Cloud - SRE Manager - Infrastructure at Elastic
Thanks to our ongoing expansion we have the opportunity to grow our Site Reliability team. We're a part of the Elastic Cloud engineering team with a focus on solving Cloud operations problems and keeping the SaaS online, who aren’t afraid to get our hands dirty. We are the first line of consumers for Elastic's products and our experience helps influence the direction of the stack. While most organizations may have a single or a handful of Elastic Stack deployments, here you’ll be responsible for identifying, troubleshooting and reporting platform problems to product engineers (or fixing the code yourself) in order to ensure that the thousands of Elasticsearch clusters we manage are providing a stable and reliable service. We’re looking for people who are just as passionate about troubleshooting issues with distributed systems as they are to automate, code and collaborate to solve problems.What You Will Be Doing:
- Manage, mentor and lead a globally distributed team that is passionate about Elastic Cloud infrastructure services and collaborate on issues with product engineers
- You will be technically focused and participate in software engineering, writing code for the continuing reduction of human intervention in operational tasks and automation of processes
- Monitor the Elastic Cloud platform and Cloud infrastructure, responding to incidents, correcting and improving systems to prevent incidents and planning capacity
- Manage Cloud provider infrastructure, system deployments and product releases
- Demonstrate and promote standard methodologies for teams using Cloud platforms
- Participate in 24x365 on-call schedules
- Foster a culture of mutual respect, collaboration and consensus-based decision-making
- Promote collaboration and sharing of knowledge with team, organisation and community
- Support development and training through regular mentorship and performance management
- Recruit exceptional candidates to support team growth
- Increase reliability of the Elasticsearch services
- You are a seasoned SRE located in either the US or APJ.
- Experience leading teams of engineers (people manager, tech lead)
- You are comfortable writing software to automate API-driven tasks at scale.

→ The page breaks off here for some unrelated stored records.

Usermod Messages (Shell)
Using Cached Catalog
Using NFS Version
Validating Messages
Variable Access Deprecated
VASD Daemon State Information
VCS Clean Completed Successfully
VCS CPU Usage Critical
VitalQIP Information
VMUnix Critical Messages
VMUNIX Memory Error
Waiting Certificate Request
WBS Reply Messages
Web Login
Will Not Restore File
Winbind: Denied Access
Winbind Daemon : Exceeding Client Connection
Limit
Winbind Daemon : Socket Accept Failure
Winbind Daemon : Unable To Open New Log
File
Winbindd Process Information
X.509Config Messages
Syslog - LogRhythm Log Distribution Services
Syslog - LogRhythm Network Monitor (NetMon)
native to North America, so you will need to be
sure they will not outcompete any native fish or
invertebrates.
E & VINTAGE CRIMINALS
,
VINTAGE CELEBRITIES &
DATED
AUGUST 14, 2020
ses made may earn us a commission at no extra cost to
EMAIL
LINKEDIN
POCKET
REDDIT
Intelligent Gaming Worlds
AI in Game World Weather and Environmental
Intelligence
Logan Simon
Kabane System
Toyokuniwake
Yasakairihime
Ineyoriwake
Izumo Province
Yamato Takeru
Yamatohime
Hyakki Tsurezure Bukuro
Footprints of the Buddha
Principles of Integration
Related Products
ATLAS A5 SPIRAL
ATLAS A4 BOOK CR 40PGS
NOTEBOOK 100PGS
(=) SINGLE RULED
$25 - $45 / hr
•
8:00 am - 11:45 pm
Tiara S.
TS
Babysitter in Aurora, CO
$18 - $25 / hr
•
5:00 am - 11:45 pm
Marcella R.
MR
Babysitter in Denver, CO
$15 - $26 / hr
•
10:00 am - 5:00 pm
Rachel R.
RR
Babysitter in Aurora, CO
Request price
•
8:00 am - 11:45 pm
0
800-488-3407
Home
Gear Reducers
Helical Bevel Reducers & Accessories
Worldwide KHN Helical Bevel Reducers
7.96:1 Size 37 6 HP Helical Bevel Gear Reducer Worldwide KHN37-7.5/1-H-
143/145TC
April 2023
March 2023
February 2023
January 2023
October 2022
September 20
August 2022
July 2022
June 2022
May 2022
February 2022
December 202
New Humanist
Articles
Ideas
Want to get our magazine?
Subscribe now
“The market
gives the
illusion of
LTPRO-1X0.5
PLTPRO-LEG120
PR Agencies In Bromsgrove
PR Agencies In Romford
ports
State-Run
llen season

SRE's use Python and Go regularly but are also encouraged to contribute to the product codebase in Java, Scala, and Python.
- At least three years of experience using a public Cloud; AWS, GCP, Azure, SoftLayer or OpenStack
- You have used Ansible, Puppet, Chef or another config management suite, know where it's broken, and open to trying new alternatives
- You have experience with project and roadmap planning
- A healthy knowledge of Linux (have compiled your own kernel at some point, know how to trace syscalls, understand TCP, care about the difference between sysvinit/runit/systemd, etc.)
- Relentless desire to automate and build software tools
- Desire to represent work in git, driven by a GitHub workflow through issues and pull requests
- Love open source development, and have contributed to some project somewhere (doesn't have to be ours), whether through mailing lists, patches, documentation, etc.
- Enjoy working remotely and the communication it requires
- Love a diverse environment, working with men and women all over the world
We're looking to hire team members invested in realizing the goal of making real-time data exploration easy and available to anyone. As a distributed company, we believe that diversity drives our vibe! Whether you're looking to launch a new career or grow an existing one, Elastic is the type of company where you can balance great work with great life.
- Competitive pay based on the work you do here and not your previous salary
- Global minimum of 16 weeks of parental leave (moms & dads)
- Generous vacation time and one week of volunteer time off
- Your age is only a number. It doesn't matter if you're just out of college or your children are; we need you for what you can do.